Enforcement Against Non-U.S. Companies

In recent years, the DOJ has increased its enforcement efforts outside U.S. borders and appears increasingly willing to bring cases against foreign issuers. However, foreign corporations that are not issuers have also been prosecuted. In February 2007, three wholly owned subsidiaries of the UK-based Vetco International Limited pleaded guilty to violation of the antibribery provisions of the FCPA and were fined a total of U.S.$26 million. The DOJ commented, in relation to the earlier Vetco Gray prosecution, that the DOJ “will continue its efforts to assure a level playing field for businesses operating abroad”.

Public Versus Private— Where Is the Line?

The anti-bribery provisions of the FCPA criminalise payments to foreign government officials, political party officials and candidates for public office. However, in some countries there is no sharp delineation between public officials and private companies or individuals. In China, for example, many large companies are state owned or controlled, and government officials play an active role in commerce. The difficulty of distinguishing “public” from “private” increases the risk that a payment or gift to an individual in connection with business may be regarded as a violation of the FCPA. Local cultural and legal knowledge are critical to avoiding such problems.

Cultural Differences

Transparency International’s 2007 Corruption Perception Index suggests that corruption is perceived to be unacceptably tolerated amongst countries which are well established important trading partners for U.S. companies. Examples include Russia, Brazil, China and Saudi Arabia.

The supply side of corruption is also highly important. Traditionally, European businesses have been more tolerant of overseas bribery payments, which were legal and tax deductible in many European countries until relatively recently. The OECD’s efforts notwithstanding, outdated attitudes may linger amongst employees who regard payments to overseas public officials as merely a cost of doing business.
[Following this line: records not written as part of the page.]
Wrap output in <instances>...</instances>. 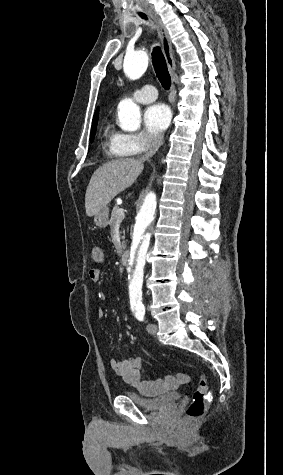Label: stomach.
<instances>
[{
	"label": "stomach",
	"instance_id": "stomach-1",
	"mask_svg": "<svg viewBox=\"0 0 283 475\" xmlns=\"http://www.w3.org/2000/svg\"><path fill=\"white\" fill-rule=\"evenodd\" d=\"M109 220V208H102L96 216H94V222L99 228H106Z\"/></svg>",
	"mask_w": 283,
	"mask_h": 475
}]
</instances>
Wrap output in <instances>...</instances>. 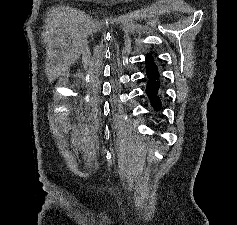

Re-education of business executives as to the new rules is critical to any effective compliance program.

Avoiding Liability in M&A, Investments and Business Transactions

A careful assessment of potential FCPA violations and the robustness of internal accounting controls is now a critical part of due diligence before any acquisition, joint venture or equity investment involving transnational activities. Liability may arise from either acquiring a company with past violations, or by acquiring or jointventuring with a company without an effective compliance program and which commits violations before the acquirer/partner can institute appropriate controls over the business.

Equity investors such as hedge funds, which may at times have no interest in company management, are also at risk. In July 2007, New Yorkbased Omega Partners Inc. reached a criminal settlement arising from an investment in the privatisation of an Azerbaijani state-owned company. Omega’s liability arose merely from the knowledge of one of its former employees that corruption was taking place. Omega agreed to a civil penalty of U.S.$500,000.

The FCPA should be considered in all equity investments, even of minority interests, although the degree of risk will vary depending on several factors. The key to avoiding liability is to identify and thoroughly understand potential weaknesses, immediately implement a robust and effective compliance program, and very carefully consider self-reporting where necessary.